NEWS COMMENTARY: The emotional outpouring over a skier’s misguided jump this week has amounted to one of those “only in Norway” sorts of stories. It says a lot about priorities in this small but often passionate country, for better or worse.
There aren’t many other places in the world where a skier’s jump would dominate the first 10 minutes of the national broadcaster’s nightly news, attract widespread coverage in newspapers all over the country and set off a debate that was still playing on local radio three days after it occurred.
But this is Norway, where winter sports, national landmarks and politics play huge roles. In this case, all three were involved.

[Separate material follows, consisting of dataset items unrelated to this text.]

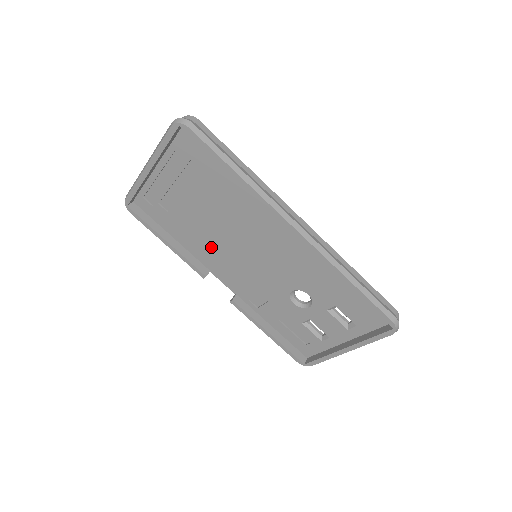
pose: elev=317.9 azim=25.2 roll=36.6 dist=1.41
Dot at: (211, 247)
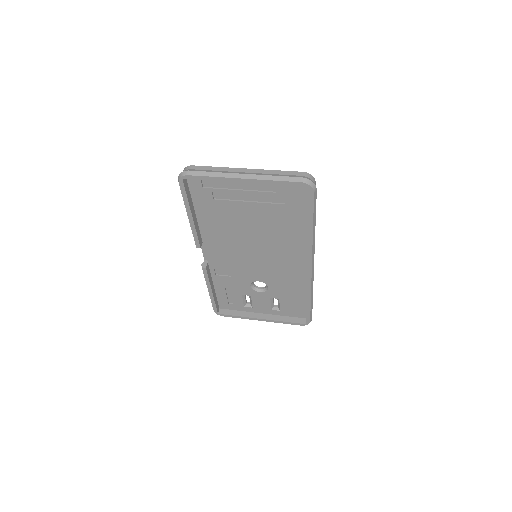
Dot at: (225, 234)
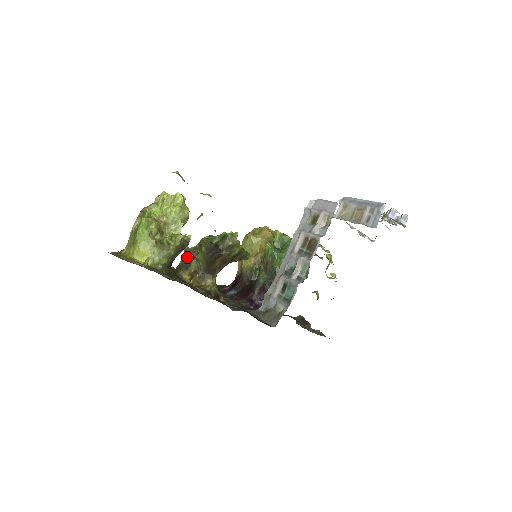
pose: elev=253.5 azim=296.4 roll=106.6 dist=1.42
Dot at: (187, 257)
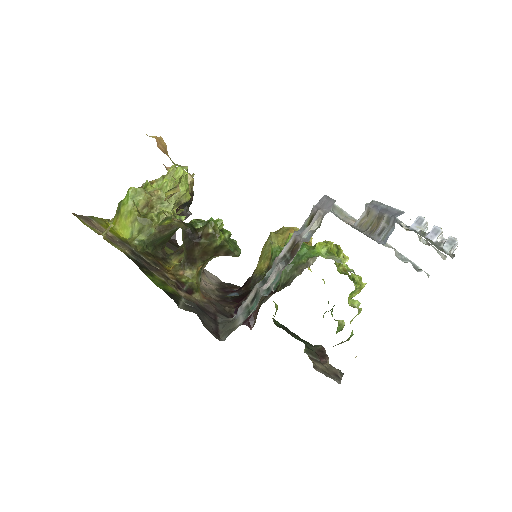
Dot at: occluded
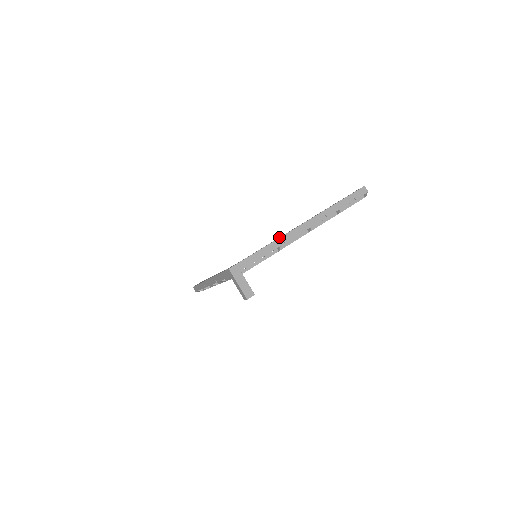
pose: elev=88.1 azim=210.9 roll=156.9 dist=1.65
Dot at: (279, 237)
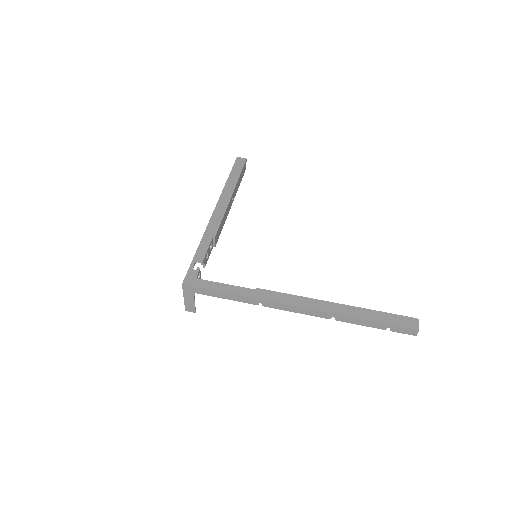
Dot at: (265, 293)
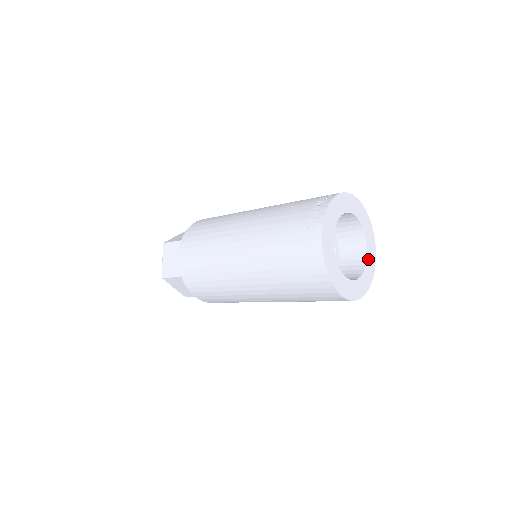
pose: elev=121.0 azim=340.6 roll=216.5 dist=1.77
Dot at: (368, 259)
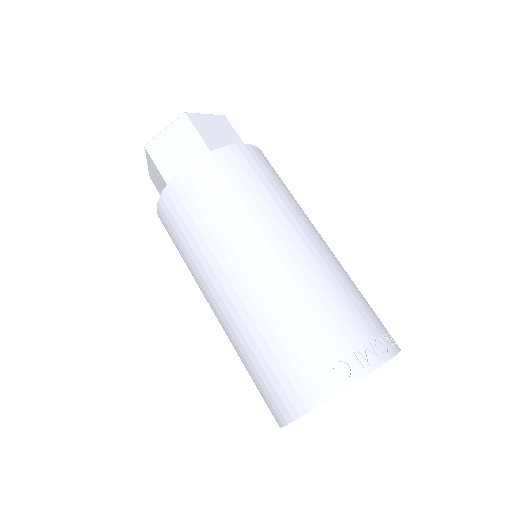
Dot at: occluded
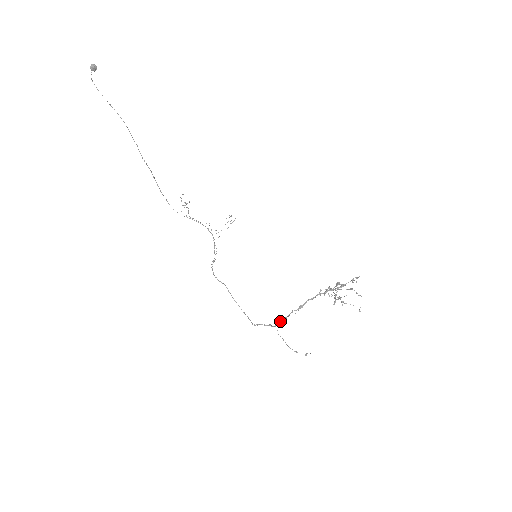
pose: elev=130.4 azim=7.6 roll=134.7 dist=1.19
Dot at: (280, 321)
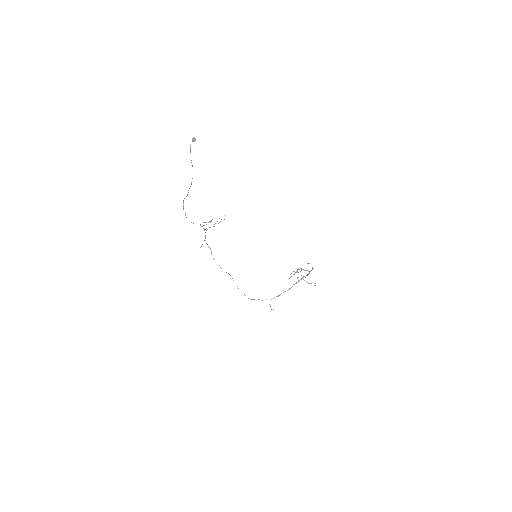
Dot at: (274, 297)
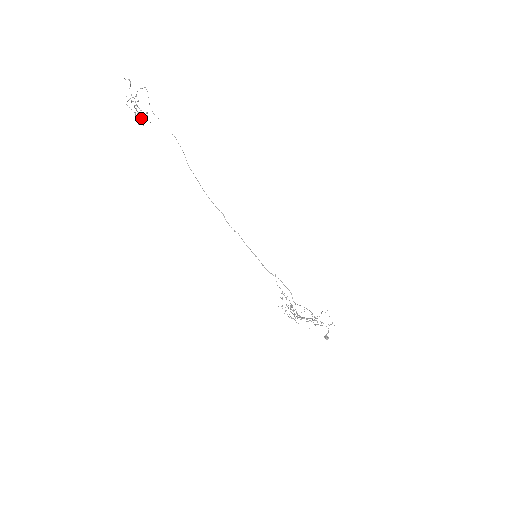
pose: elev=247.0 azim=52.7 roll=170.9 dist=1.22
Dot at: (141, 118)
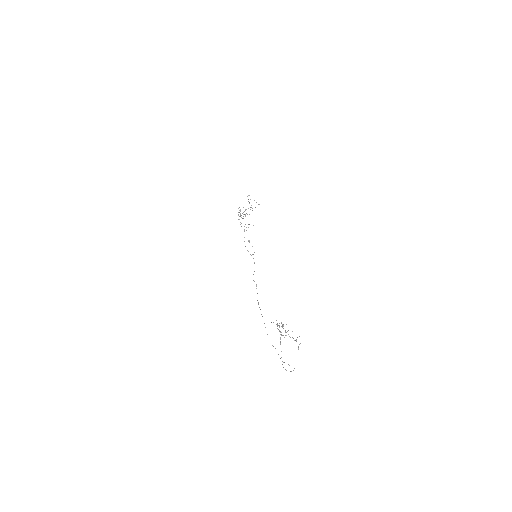
Dot at: occluded
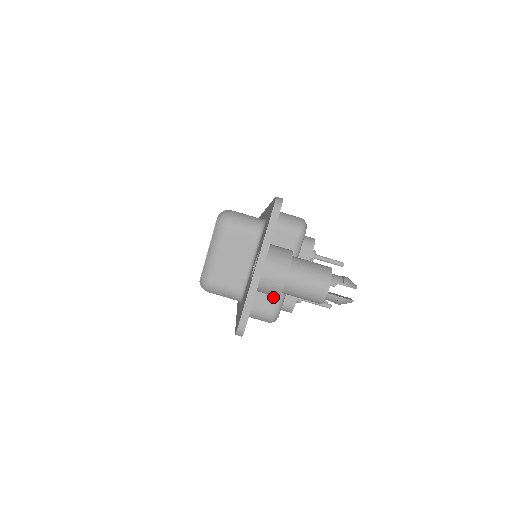
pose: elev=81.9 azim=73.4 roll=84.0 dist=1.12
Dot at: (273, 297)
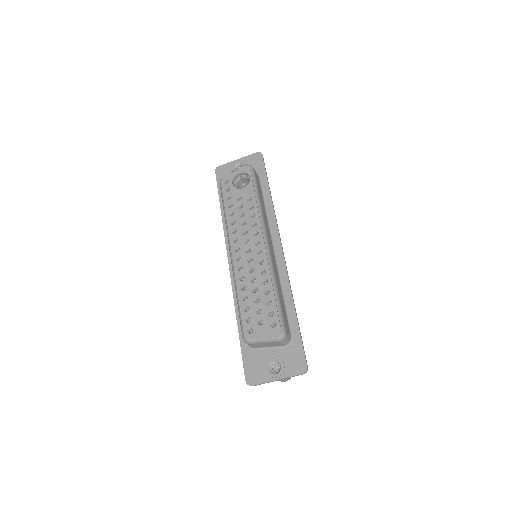
Dot at: occluded
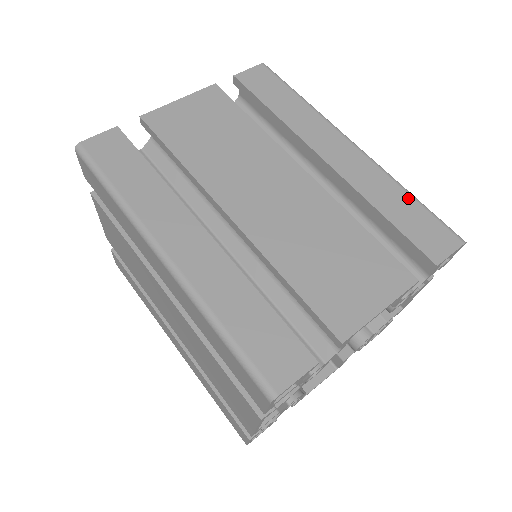
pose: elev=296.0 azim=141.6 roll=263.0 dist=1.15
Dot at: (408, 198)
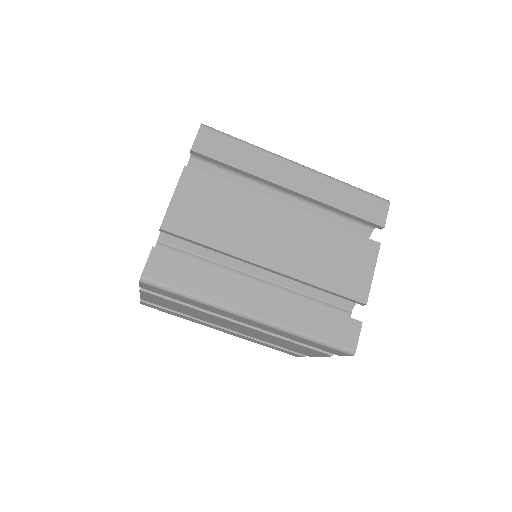
Dot at: (307, 341)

It all started with the completion of the new Holmenkollen Ski Jump, the latest and wildly expensive version of a ski jump that’s been part of the national heritage for more than a century. It was supposed to cost around NOK 500 million, but the final price tag for the ski jump and adjoining winter sports facilities exploded to NOK 1.8 billion (about USD 300 million) and forced the resignation of the city official in charge.
It was the 18th reconstruction of the main ski jump at Holmenkollen, which actually is the name of a hill rising over the northwest portion of Oslo. Next year’s Nordic World Championships will be held at Holmenkollen, and that’s what justified the huge project — politicians and sports officials fought hard to win the right to host the World Championships, and they required a modern ski jump.
The new Holmenkollen has thus immediately become Oslo’s new “national treasure,” as newspaper Aftenposten crowed on Friday. It was ready in time for the preliminary World Championships, to be held in mid-March, and a series of other sporting events throughout the month including the annual Holmenkollen Ski Festival. Everyone was supposed to be ready to cheer and bask in the glow of top-rated new facilities.
Instead, Olympic and World Cup ski jumper Bjørn Einar Romøren (ohoto) is being blamed for getting the party of to a very poor start. He made a test jump on Tuesday that stripped female jumper Anette Sagen of the honor of actually being the first high-profile ski jumper off the new Holmenkollen, and the screaming has been going on ever since.
Why is this so important in Norway? Because it was considered unsportsmanlike, it defied a decision made by city leaders to have Sagen jump first, it highlighted the arrogance of male sports bureaucrats who let Romøren jump, and because it immediately tarnished the image of the new Holmenkollen. The offending jump showed a lack of respect that Norwegian civic leaders simply can’t tolerate, and Romøren has been duly punished.
Mostly, the entire affair simply took the shine off what was supposed to be a celebration of Holmenkollen and a cheerful start to weeks of competition in a country that takes sports quite seriously. And it was all starting up just after Norway’s strong performance at the Winter Olympics, where the country of 4.7 million grabbed 23 medals and its athletes were hailed for “doing their job.”
Romøren didn’t do a good job. He’s due to be back in action for official competition at Holmenkollen March 14. It’s unlikely Norwegians will boo him, but he’d best not expect the traditional “Holmenkollen roar” from the crowd.